Even Lebow worries that Sri Chinmoy may be "overexposing" ultramarathons. "The six-day run had a history; people could identify with it," he says. "But the 1,000-mile run went beyond comprehension for most. And then he did the 1,300-mile run. The race lasted almost three weeks and generated no attention. He's in danger of taking something that was unique and charismatic and making it commonplace."
Stan Wagon, editor of Ultrarunning, agrees. "I hate it when he changes the six-day race to a five-day race, or invents a 1,300-mile race so he can hold the longest race ever run," he says. "The events have attracted surprisingly good runners because they're so well handled, but they still boil down to whims of the boss."
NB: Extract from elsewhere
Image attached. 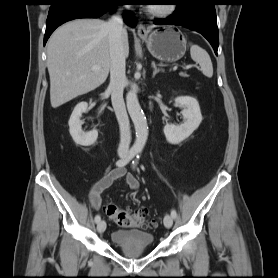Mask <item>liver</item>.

The thing is that the guru believes in nothing so fervently as his "whims." "I am at God's behest," he says. "I listen to the dictates of my inner being, and whatever He asks, I try to do with devoted oneness. This is why I do ultradistance." It's also why he doesn't care if sponsors stay away; their financial concerns might only interfere with the intimate atmosphere and precision of his races. And as for making ultras commonplace, that's precisely his point—to show that the common man can regularly accomplish the impossible.
As long as runners want to run, says Sri Chinmoy, he expects to keep putting on ultras. "God does not like anything good to disappear from creation," he says. "So He will not let ultradistance running disappear. If He sees that I am not doing well, He can choose another instrument to carry out His will."